# Can Angelfish Be With Other Angelfish of a Different Sub-Species?



## randomriter (Dec 16, 2012)

So, I'm looking to start a new 55 gallon community freshwater aquarium. I'd like to include angelfish, but I can't find if they are able to be around other species of angelfish (for purely aesthetic purposes I'd like to have a variety). 

Specifically I was thinking:

2 Marble Veil Angelfish
2 Smokey Leopard Veil Angelfish
1 Black Angel

In addition to 

8 Nanus Cory Cats
5 Zebra Longfin Danios


----------



## Mikaila31 (Dec 18, 2008)

Those are all the same species of angel - Pterophyllum scalare. Only difference between them is they have been selectively bred for different coloration or finage. They will all get along until some try pairing up. In which case the paired angels will become aggressive to the others.


----------



## randomriter (Dec 16, 2012)

I've heard that angels need to be kept in groups of 5 or more. How do you suggest avoiding that pairing up?


----------



## charlie1881 (Dec 1, 2012)

*Hello ,*
*About your choice , the angels will pick a mate or / pair up no mater what you do its nature if there is a male & a female that like each other only way to avoid it is to only have the same sex fishes , I do know that angels pick their mate themselves they wont just accept any ole angel thats introduced . I think they mate for life like the love birds but Im not sure about that .:-?.*

*An you said danios will be in the tank to , if they are the small ones the angels might see them as food ... But as long as the angels are small they should be okay .*
*Im not sure about the water for the 2 diff fishes I"ll look it up for ya though an private mess you with it.;-)*

*Good luck & God bless *
*Charlie*


----------



## randomriter (Dec 16, 2012)

Would it work for have that many all females or all males? Or would there be infighting?


----------



## djembekah (Feb 13, 2012)

you can't really tell genders until you watch them spawning. that being said, i'd definitely get mixed genders. i have a feeling that all males would be territorial.

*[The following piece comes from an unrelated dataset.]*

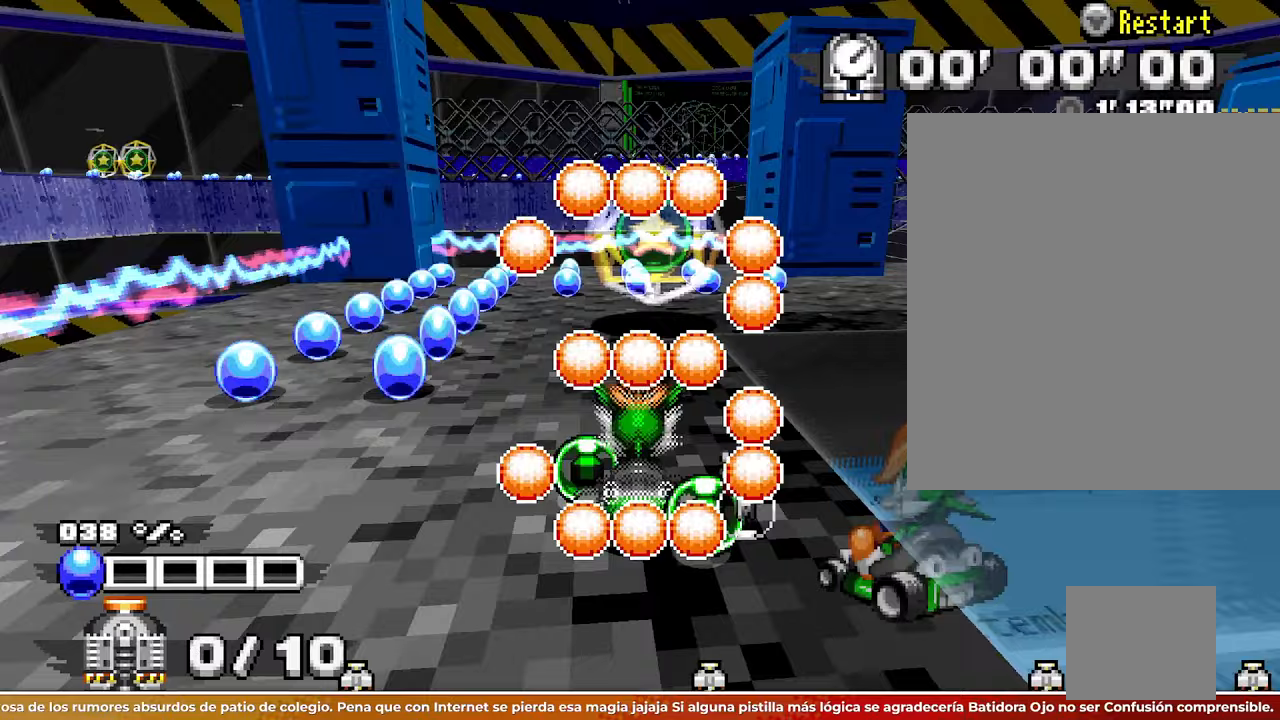
{"buttons": [], "left_stick": "right"}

also i would noooot do danios with the angels if you don't already have them.


----------



## randomriter (Dec 16, 2012)

Yeah, I've heard that. My new layout looks like this:

8 Cory Cats
5 Lemon Tetras
2 Bleeding Heart Tetras
2 Marble Veil Angels
2 Smokey Leopard Angels
1 Black Angel

I'm just a bit nervous about breeding, because I don't know how I would handle that.


----------



## djembekah (Feb 13, 2012)

if they breed, other fish will probably eat the eggs, or they will. if they get territorial remove the eggs. if you WANT to breed, then you'll want to remove the fry eventually anyways.


----------



## Byron (Mar 7, 2009)

If you are going to have five angelfish, you do not want all males; males are territorial, and while this can depend upon individual fish, five male angelfish is likely going to be trouble. One is more inclined to become a bully when having to deal with four others in a relatively confined (to him) space. Especially if they _all_ want to rule the space.

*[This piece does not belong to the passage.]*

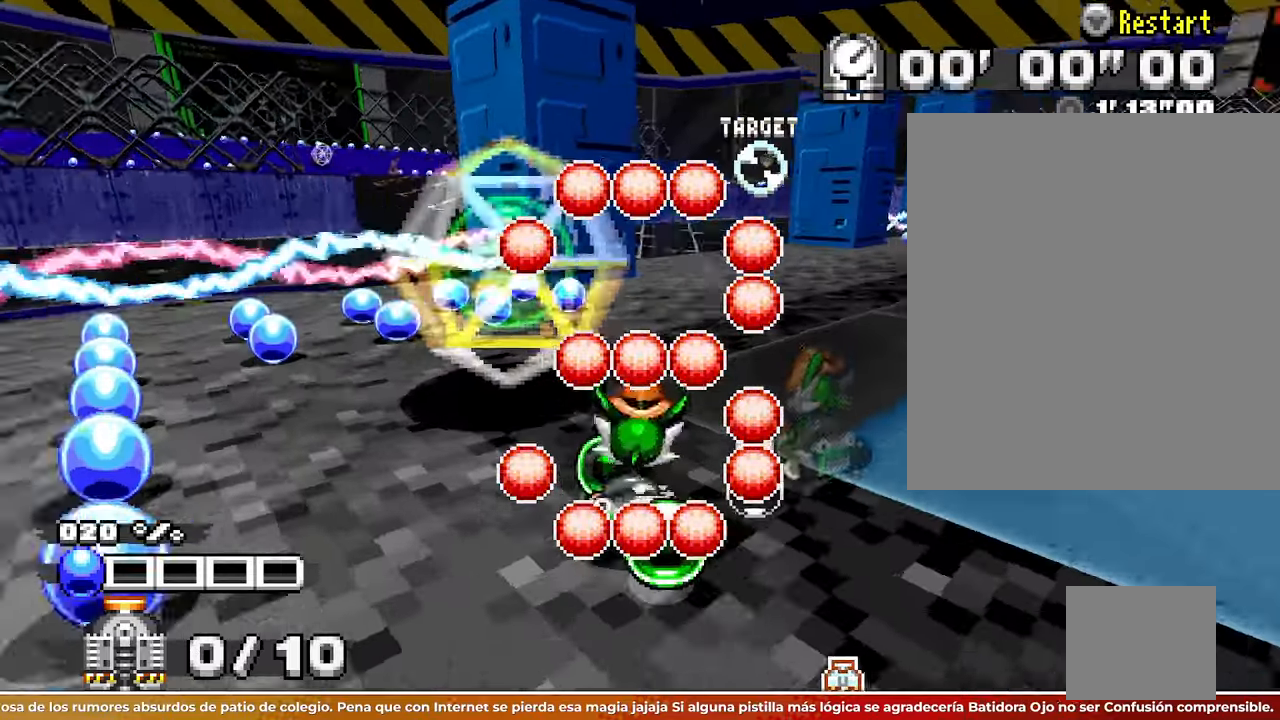
{"buttons": [], "left_stick": "center"}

All females sometimes works, but some members have had these develop nastiness too. It goes with the species, they are after all a cichlid when all is said and done.

And as someone mentioned, telling male/female is very difficult if not impossible in juvenile fish. The breeding tube is the only reliable indicator.

Byron.


----------



## VerdantGrotto (Nov 22, 2012)

I've also heard that is possible but not reliable to tell an Angel's gender by their "crown"... Supposedly a male has a small bumb or ridge on his "forehead" and a female has a more concave forehead. Don't know if it's true or not though.

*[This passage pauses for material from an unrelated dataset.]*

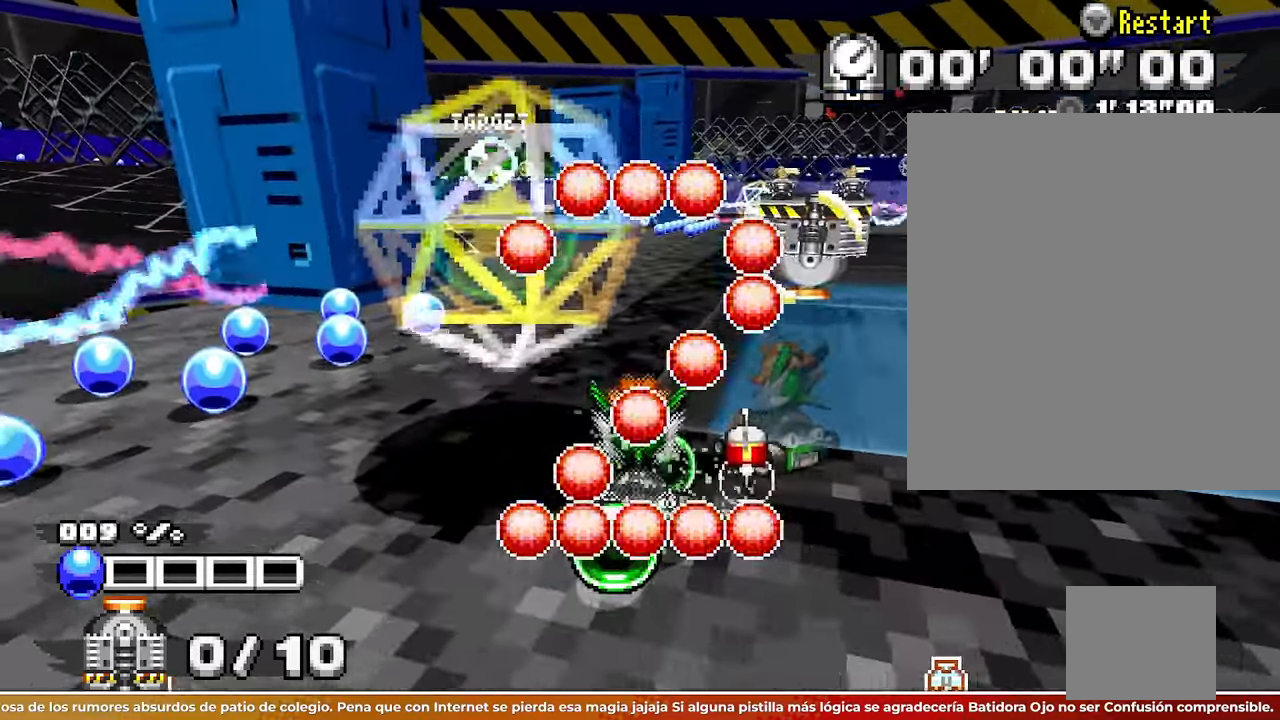
{"buttons": [], "left_stick": "right"}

On another note, I've also read that you should introduce all the Angels at or very near to the same time and when they're a similar size.


----------



## Byron (Mar 7, 2009)

VerdantGrotto said:


> I've also heard that is possible but not reliable to tell an Angel's gender by their "crown"... Supposedly a male has a small bumb or ridge on his "forehead" and a female has a more concave forehead. Don't know if it's true or not though.
> 
> On another note, I've also read that you should introduce all the Angels at or very near to the same time and when they're a similar size.


Second point is very true.

As for the first, the head bump, I am not aware of this. There is a difference in the head between two of the species, can't remember which now, but the profile mentions this.

Byron.


----------